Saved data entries
———

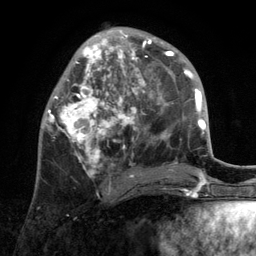
Breast MRI, one axial slice; slice 47 of 134 in the series (ordered by position); cropped to one breast; dynamic contrast-enhanced series, time point 2 of 6 at this slice position (early post-contrast); 3 T; TE 2.8 ms, TR 7.3 ms; 1.2 mm slice thickness; 256 × 256 image matrix, field of view 180 × 180 mm. Female patient.
Annotated regions visible in this slice (semi-automatically segmented with operator editing):
- enhancing-tissue mask used for the functional tumour volume (all voxels passing the contrast-enhancement thresholds inside the analysis volume; usually the tumour): bounding box <44,29,172,194> (left, top, right, bottom; pixels)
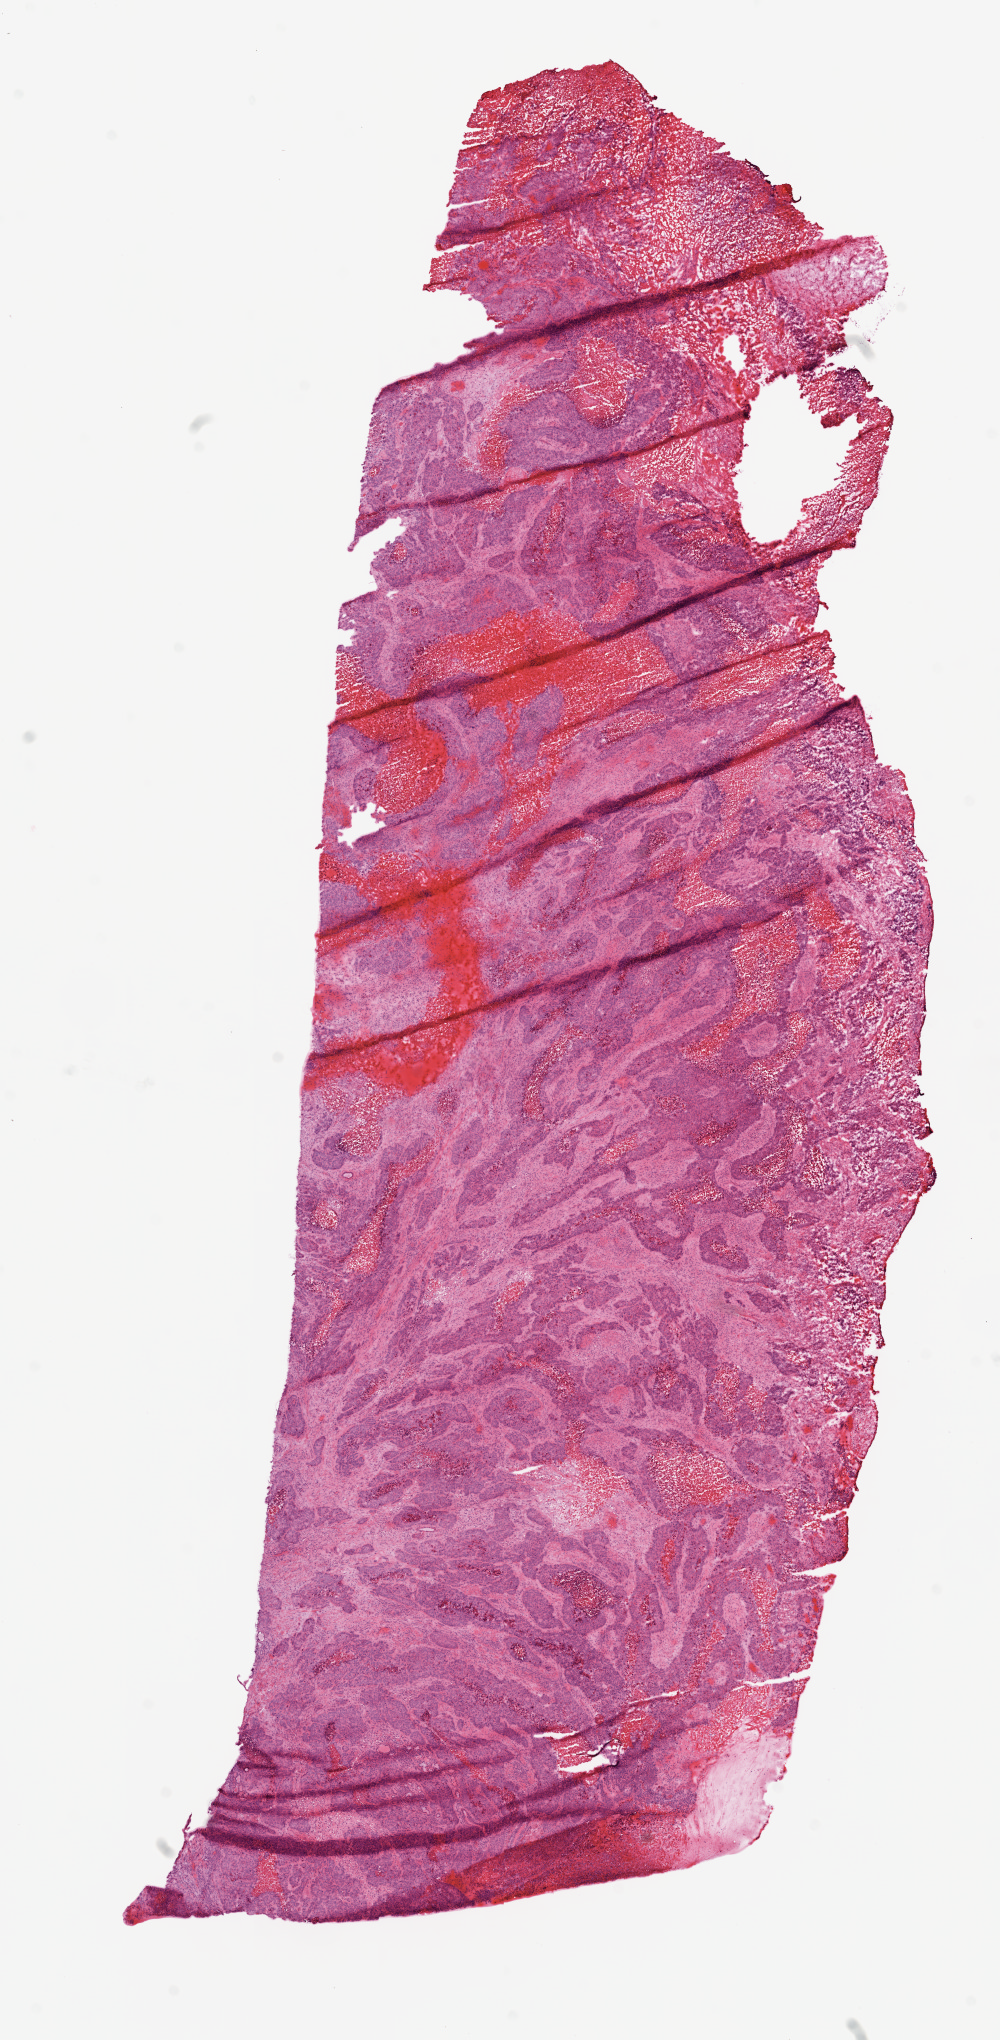
Digitized H&E tissue section (whole slide) — a low-resolution overview of the entire scanned area, about 8.0 x 16.4 mm (from a 20x scan), frozen section, sample: primary tumour, lung. Patient: male, age at initial diagnosis 74 years. Composition of this section per pathologist review: tumour cells 60%, tumour nuclei 80%, normal cells 0%, stromal cells 25%, necrosis 15%. Infiltration values recorded for this section: lymphocyte infiltration 5%, monocyte infiltration 0%, neutrophil infiltration 0%.
- pathologic diagnosis: Squamous cell carcinoma, NOS (upper lobe, lung)
- laterality: right
- AJCC pathologic stage: IIA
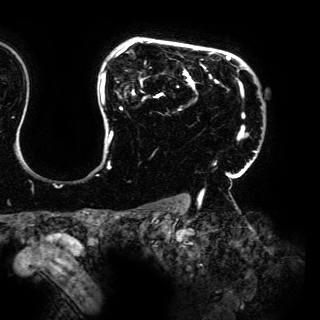
Breast MRI (dynamic contrast-enhanced), one axial slice. Slice 119 of 150 in the series (ordered by position). Cropped to one breast. Dynamic contrast-enhanced series, time point 2 of 6 at this slice position (early post-contrast). 3 T. TE 4.2 ms, TR 7.9 ms. 1.2 mm slice thickness. 320 × 320 image matrix, field of view 287 × 287 mm. Female patient.
Structures marked on this image (semi-automatic segmentation, software-assisted and operator-edited):
- enhancing-tissue mask used for the functional tumour volume (all voxels passing the contrast-enhancement thresholds inside the analysis volume; usually the tumour): box from (x=100, y=39) to (x=257, y=198) px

———

§ Work to be completed
Where does the string "volume" appear in the records above? Return every line that holds it.

§ Task result
- enhancing-tissue mask used for the functional tumour volume (all voxels passing the contrast-enhancement thresholds inside the analysis volume; usually the tumour): bounding box <44,29,172,194> (left, top, right, bottom; pixels)
- enhancing-tissue mask used for the functional tumour volume (all voxels passing the contrast-enhancement thresholds inside the analysis volume; usually the tumour): box from (x=100, y=39) to (x=257, y=198) px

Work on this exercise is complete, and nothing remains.